Medical theories and practices at the beginning of the seventeenth century were largely those that had prevailed since the time of Galen, a Greek physician who died about two centuries after Christ. According to Galen, the four elements of Aristotelian science—fire, water, air, and earth—comprised the four major humors of the human body: blood, phlegm, yellow bile, and black bile. Blood was held to be moist and warm, phlegm was moist and cool, yellow bile dry and warm, and black bile dry and cold.

Sickness, in the theory of Galen, was caused by one or more of these humors becoming impure or out of place or out of balance. Treatment thus consisted of removing or diminishing the offending humor by purging, bleeding, vomiting, blistering, urinating, sweating, or salivating; on the other hand, a deficient humor was to be restored by diet and drugs. Galen classed drugs according to their warm, cold, moist, or dry qualities. For instance, pepper was a heating drug, good for chills, while cucumber was a cool one, to be given in case of fever.

Galenism had been subjected to attack in the sixteenth century by Paracelsus and Vesalius, but its appeal was logical and remained strong in seventeenth-century England. (In fact, some survivals can be found in twentieth-century folk medicine.) Dr. Lawrence Bohun (or Boone), who came over in 1610 and returned to England in 1611, spent some of the year investigating medicinal sources in Virginia. He discovered a white clay—and shipped some to England—that he claimed could absorb and expel poisons from the body. Among vegetable remedies, Bohun experimented with sassafras and found “Galbanum mechoacon, otherwise called rubarbum alum, to be of service in cold moist bodies, for the purginge of fleame [phlegm] and superfluous matter.”

WHAT IS AN APOTHECARY?

Already it will be evident that the practice of medicine in seventeenth-century England, and hence in the first American colonies, was not neatly confined to the licensed graduates of accredited medical schools. Quite the contrary. In fact, Henry VIII had complained that all kinds of ignorant people got into the act, including “Smiths, Weavers, and Women.”

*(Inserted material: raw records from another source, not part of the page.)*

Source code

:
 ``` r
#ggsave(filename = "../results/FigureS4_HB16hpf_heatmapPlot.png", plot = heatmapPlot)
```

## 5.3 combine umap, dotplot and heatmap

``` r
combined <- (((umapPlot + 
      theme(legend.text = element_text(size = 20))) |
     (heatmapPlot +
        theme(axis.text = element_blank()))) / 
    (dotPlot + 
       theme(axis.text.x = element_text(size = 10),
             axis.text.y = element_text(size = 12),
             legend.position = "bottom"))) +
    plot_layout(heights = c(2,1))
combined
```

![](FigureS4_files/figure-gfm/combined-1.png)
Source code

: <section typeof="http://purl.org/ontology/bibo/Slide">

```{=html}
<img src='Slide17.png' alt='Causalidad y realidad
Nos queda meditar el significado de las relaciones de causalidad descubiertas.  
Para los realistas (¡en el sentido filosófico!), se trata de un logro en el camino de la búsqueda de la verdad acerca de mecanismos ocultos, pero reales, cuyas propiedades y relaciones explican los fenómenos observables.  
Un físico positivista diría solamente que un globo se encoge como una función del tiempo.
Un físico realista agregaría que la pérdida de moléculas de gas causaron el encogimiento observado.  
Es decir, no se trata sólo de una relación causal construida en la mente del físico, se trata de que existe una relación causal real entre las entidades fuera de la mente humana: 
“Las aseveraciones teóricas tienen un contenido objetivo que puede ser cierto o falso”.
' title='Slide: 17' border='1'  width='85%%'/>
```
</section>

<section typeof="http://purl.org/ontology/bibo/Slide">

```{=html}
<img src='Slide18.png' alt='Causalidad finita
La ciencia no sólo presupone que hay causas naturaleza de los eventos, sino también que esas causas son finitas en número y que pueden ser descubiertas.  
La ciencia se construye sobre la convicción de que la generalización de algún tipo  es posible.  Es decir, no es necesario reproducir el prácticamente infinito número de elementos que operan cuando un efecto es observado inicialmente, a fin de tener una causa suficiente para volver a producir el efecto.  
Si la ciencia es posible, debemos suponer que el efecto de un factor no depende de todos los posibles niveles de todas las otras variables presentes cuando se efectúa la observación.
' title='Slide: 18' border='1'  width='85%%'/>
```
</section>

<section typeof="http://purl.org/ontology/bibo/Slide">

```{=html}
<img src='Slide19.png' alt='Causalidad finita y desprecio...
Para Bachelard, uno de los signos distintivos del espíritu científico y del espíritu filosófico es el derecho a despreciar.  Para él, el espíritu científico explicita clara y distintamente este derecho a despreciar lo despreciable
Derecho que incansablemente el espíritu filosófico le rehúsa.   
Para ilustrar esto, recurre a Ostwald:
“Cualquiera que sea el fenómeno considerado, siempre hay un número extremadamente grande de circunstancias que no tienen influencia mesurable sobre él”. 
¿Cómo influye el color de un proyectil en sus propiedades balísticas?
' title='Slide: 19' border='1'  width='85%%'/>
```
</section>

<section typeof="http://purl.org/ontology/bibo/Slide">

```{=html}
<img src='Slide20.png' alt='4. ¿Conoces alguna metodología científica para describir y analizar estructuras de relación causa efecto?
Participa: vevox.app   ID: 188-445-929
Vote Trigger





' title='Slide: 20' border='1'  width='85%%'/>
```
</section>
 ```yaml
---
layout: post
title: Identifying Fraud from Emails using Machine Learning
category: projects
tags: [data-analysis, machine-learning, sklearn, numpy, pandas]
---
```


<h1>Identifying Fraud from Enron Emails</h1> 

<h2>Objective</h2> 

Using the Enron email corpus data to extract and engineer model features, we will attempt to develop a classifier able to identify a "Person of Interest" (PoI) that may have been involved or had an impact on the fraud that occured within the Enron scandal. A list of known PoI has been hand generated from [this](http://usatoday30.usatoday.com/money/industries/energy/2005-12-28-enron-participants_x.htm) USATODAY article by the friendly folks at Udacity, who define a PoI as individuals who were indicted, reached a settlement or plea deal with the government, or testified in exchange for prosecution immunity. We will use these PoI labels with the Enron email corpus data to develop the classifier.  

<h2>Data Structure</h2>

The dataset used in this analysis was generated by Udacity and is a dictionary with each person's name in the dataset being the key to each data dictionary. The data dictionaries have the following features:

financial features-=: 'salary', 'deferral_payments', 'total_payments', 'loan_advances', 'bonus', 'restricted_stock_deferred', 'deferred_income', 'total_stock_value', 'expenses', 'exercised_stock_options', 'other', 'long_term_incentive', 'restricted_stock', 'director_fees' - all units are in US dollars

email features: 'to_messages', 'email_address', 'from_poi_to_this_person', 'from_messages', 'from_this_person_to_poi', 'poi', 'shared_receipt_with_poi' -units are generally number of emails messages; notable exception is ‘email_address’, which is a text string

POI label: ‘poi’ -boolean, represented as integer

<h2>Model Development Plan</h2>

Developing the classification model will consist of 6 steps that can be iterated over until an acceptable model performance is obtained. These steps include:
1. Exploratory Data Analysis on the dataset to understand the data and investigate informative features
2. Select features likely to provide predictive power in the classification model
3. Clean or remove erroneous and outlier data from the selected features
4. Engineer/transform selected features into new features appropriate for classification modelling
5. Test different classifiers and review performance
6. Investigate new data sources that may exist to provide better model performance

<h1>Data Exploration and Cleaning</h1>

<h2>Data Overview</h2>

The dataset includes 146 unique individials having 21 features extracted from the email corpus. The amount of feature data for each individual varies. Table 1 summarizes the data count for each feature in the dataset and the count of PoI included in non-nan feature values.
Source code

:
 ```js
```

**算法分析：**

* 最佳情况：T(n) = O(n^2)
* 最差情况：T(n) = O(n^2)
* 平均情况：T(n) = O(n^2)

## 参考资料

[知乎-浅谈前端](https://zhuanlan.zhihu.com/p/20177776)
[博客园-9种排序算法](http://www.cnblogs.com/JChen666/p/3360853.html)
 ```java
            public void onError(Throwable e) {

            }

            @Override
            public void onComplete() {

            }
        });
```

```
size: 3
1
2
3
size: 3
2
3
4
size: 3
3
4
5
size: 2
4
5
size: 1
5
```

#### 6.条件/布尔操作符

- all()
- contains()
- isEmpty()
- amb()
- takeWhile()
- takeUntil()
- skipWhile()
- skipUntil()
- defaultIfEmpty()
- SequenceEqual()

In the upper half of this woodcut from The Expert Doctor’s Dispensary, published in London in 1657, a learned physician is shown conducting a urinalysis. He simply holds the flask of liquid to the light for visual examination. Below, a customer presents what appears to be a written prescription to be filled by the apothecary.

Two centuries of legal and parliamentary pulling and hauling, plus the consequence of some natural developments, left the situation in England somewhat stabilized—but not necessarily logical. The barbers, chartered as a guild in 1462 and authorized to practice surgery, included both barbers and surgeons in growing disharmony until they were formally divorced in 1745.

The apothecaries—the word originally meant shopkeeper—joined the guild of grocers at one time but shortly broke away to form their own guild in 1617. Meantime, the physicians, organized in the College of Physicians, obtained the right to keep watch on the apothecaries.

Physicians, who had to have as much as 14 years training and four degrees from Oxford or Cambridge, were naturally not abundant. Being learned men, they would not stoop to the indignity of such menial work as performing surgical operations or compounding medicines. The former was the province of the surgeon or barber-surgeon, the latter was the specialty of the apothecary.